Dass Siegburg seit Jahren durch recht unvorhergesehene Ereignisse offenbar weniger einnahm als gedacht, ist ärgerlich. Dass frisches Geld irgendwoher kommen muss, ist klar.

Doch die Alternative zu Steuererhöhungen gehen auf Kosten der Bürger. Nicht nur in Siegburg, auch in Bonn. Weniger Leistungen, weniger städtisches Personal, Schließungen, Kürzungen.
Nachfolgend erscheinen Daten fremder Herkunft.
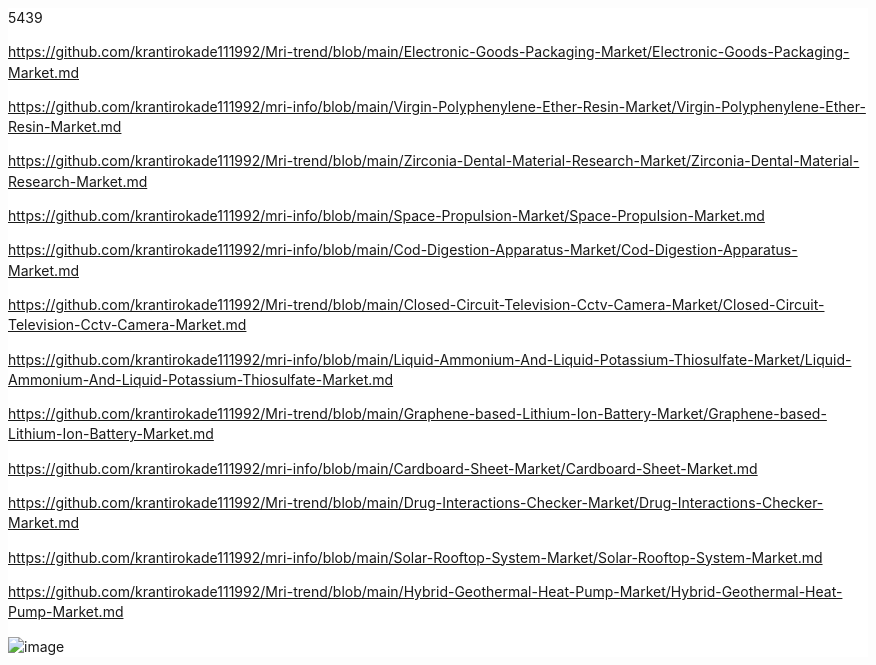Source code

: 5439</p><p><a href="https://github.com/krantirokade111992/Mri-trend/blob/main/Electronic-Goods-Packaging-Market/Electronic-Goods-Packaging-Market.md">https://github.com/krantirokade111992/Mri-trend/blob/main/Electronic-Goods-Packaging-Market/Electronic-Goods-Packaging-Market.md</a></p><p><a href="https://github.com/krantirokade111992/mri-info/blob/main/Virgin-Polyphenylene-Ether-Resin-Market/Virgin-Polyphenylene-Ether-Resin-Market.md">https://github.com/krantirokade111992/mri-info/blob/main/Virgin-Polyphenylene-Ether-Resin-Market/Virgin-Polyphenylene-Ether-Resin-Market.md</a></p><p><a href="https://github.com/krantirokade111992/Mri-trend/blob/main/Zirconia-Dental-Material-Research-Market/Zirconia-Dental-Material-Research-Market.md">https://github.com/krantirokade111992/Mri-trend/blob/main/Zirconia-Dental-Material-Research-Market/Zirconia-Dental-Material-Research-Market.md</a></p><p><a href="https://github.com/krantirokade111992/mri-info/blob/main/Space-Propulsion-Market/Space-Propulsion-Market.md">https://github.com/krantirokade111992/mri-info/blob/main/Space-Propulsion-Market/Space-Propulsion-Market.md</a></p><p><a href="https://github.com/krantirokade111992/mri-info/blob/main/Cod-Digestion-Apparatus-Market/Cod-Digestion-Apparatus-Market.md">https://github.com/krantirokade111992/mri-info/blob/main/Cod-Digestion-Apparatus-Market/Cod-Digestion-Apparatus-Market.md</a></p><p><a href="https://github.com/krantirokade111992/Mri-trend/blob/main/Closed-Circuit-Television-Cctv-Camera-Market/Closed-Circuit-Television-Cctv-Camera-Market.md">https://github.com/krantirokade111992/Mri-trend/blob/main/Closed-Circuit-Television-Cctv-Camera-Market/Closed-Circuit-Television-Cctv-Camera-Market.md</a></p><p><a href="https://github.com/krantirokade111992/mri-info/blob/main/Liquid-Ammonium-And-Liquid-Potassium-Thiosulfate-Market/Liquid-Ammonium-And-Liquid-Potassium-Thiosulfate-Market.md">https://github.com/krantirokade111992/mri-info/blob/main/Liquid-Ammonium-And-Liquid-Potassium-Thiosulfate-Market/Liquid-Ammonium-And-Liquid-Potassium-Thiosulfate-Market.md</a></p><p><a href="https://github.com/krantirokade111992/Mri-trend/blob/main/Graphene-based-Lithium-Ion-Battery-Market/Graphene-based-Lithium-Ion-Battery-Market.md">https://github.com/krantirokade111992/Mri-trend/blob/main/Graphene-based-Lithium-Ion-Battery-Market/Graphene-based-Lithium-Ion-Battery-Market.md</a></p><p><a href="https://github.com/krantirokade111992/mri-info/blob/main/Cardboard-Sheet-Market/Cardboard-Sheet-Market.md">https://github.com/krantirokade111992/mri-info/blob/main/Cardboard-Sheet-Market/Cardboard-Sheet-Market.md</a></p><p><a href="https://github.com/krantirokade111992/Mri-trend/blob/main/Drug-Interactions-Checker-Market/Drug-Interactions-Checker-Market.md">https://github.com/krantirokade111992/Mri-trend/blob/main/Drug-Interactions-Checker-Market/Drug-Interactions-Checker-Market.md</a></p><p><a href="https://github.com/krantirokade111992/mri-info/blob/main/Solar-Rooftop-System-Market/Solar-Rooftop-System-Market.md">https://github.com/krantirokade111992/mri-info/blob/main/Solar-Rooftop-System-Market/Solar-Rooftop-System-Market.md</a></p><p><a href="https://github.com/krantirokade111992/Mri-trend/blob/main/Hybrid-Geothermal-Heat-Pump-Market/Hybrid-Geothermal-Heat-Pump-Market.md">https://github.com/krantirokade111992/Mri-trend/blob/main/Hybrid-Geothermal-Heat-Pump-Market/Hybrid-Geothermal-Heat-Pump-Market.md</a></p>
![image](https://github.com/user-attachments/assets/dead4db0-1aa6-4d1d-a389-2cb10297dd2e)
Den Bürgermeister abwählen, weil er handelt, ist allerdings ein starkes Stück – und verdammt populistisch. Denn man wählt Volksvertreter nicht nur einfach so. Sondern damit sie einem vier Jahre lang einfache und schwierige Entscheidungen abnehmen. Bei jeder unangenehmen Entscheidung mit einem Bürgerbegehren oder, noch schlimmer, mit der Drohung einer Abwahl zu kommen, ist populistisch.

Man sollte eben vorher prüfen, wen man so wählt, und was die Parteien geleistet haben in den letzten Jahren, und was sie hätten leisten können. Und wenn man meint, man könne es besser, sollte man in eine Partei eintreten. Oder eine neue gründen, mit besseren Ideen als nur den alten Kader abzuwählen.